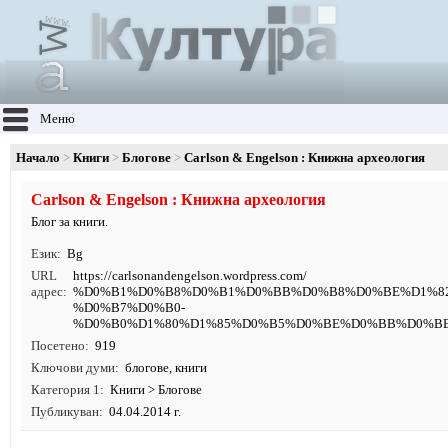
Меню
Начало
Книги
Блогове
Carlson & Engelson : Книжна археология
Carlson & Engelson : Книжна археология
Блог за книги.
Език
Bg
URL
https:/
/
carlsonandengelson.
wordpress.
com/
адрес
%D0%B1%D0%B8%D0%B1%D0%BB%D0%B8%D0%BE%D1%8
%D0%B7%D0%B0-
%D0%B0%D1%80%D1%85%D0%B5%D0%BE%D0%BB%D0%BE
Посетено
919
Ключови думи
блогове
,
книги
Категория 1
Книги
>
Блогове
Публикуван
04.04.2014 г.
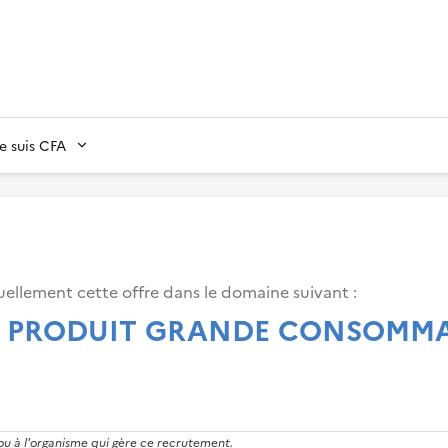
Je suis CFA
ellement cette offre dans le domaine suivant
:
ICE PRODUIT GRANDE CONSOMM
 ou à l'organisme qui gère ce recrutement.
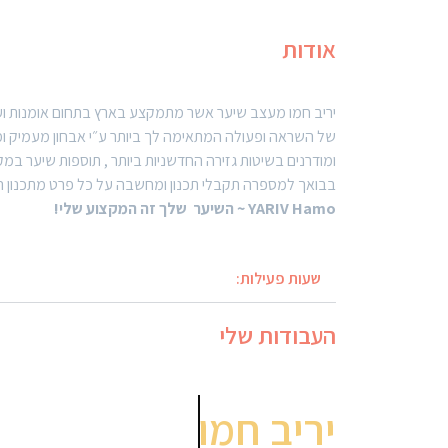
אודות
של השראה ופעולה המתאימה לך ביותר ע״י אבחון מעמיק ומקצ
ומודרנים בשיטות גזירה החדשניות ביותר , תוספות שיער במ
בבואך למספרה תקבלי תכנון ומחשבה על כל פרט מתכנון היצ
שעות פעילות:
העבודות שלי
יריב חמו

DIRECTIVE: Reproduce the text of the listing above line by line, with no changes, leaving out the pictures.

REPLY TO THE EXERCISE:
Меню
Начало
Книги
Блогове
Carlson & Engelson : Книжна археология
Carlson & Engelson : Книжна археология
Блог за книги.
Език
Bg
URL
https:/
/
carlsonandengelson.
wordpress.
com/
адрес
%D0%B1%D0%B8%D0%B1%D0%BB%D0%B8%D0%BE%D1%8
%D0%B7%D0%B0-
%D0%B0%D1%80%D1%85%D0%B5%D0%BE%D0%BB%D0%BE
Посетено
919
Ключови думи
блогове
,
книги
Категория 1
Книги
>
Блогове
Публикуван
04.04.2014 г.
Je suis CFA
ellement cette offre dans le domaine suivant
:
ICE PRODUIT GRANDE CONSOMM
 ou à l'organisme qui gère ce recrutement.
אודות
של השראה ופעולה המתאימה לך ביותר ע״י אבחון מעמיק ומקצ
ומודרנים בשיטות גזירה החדשניות ביותר , תוספות שיער במ
בבואך למספרה תקבלי תכנון ומחשבה על כל פרט מתכנון היצ
שעות פעילות:
העבודות שלי
יריב חמו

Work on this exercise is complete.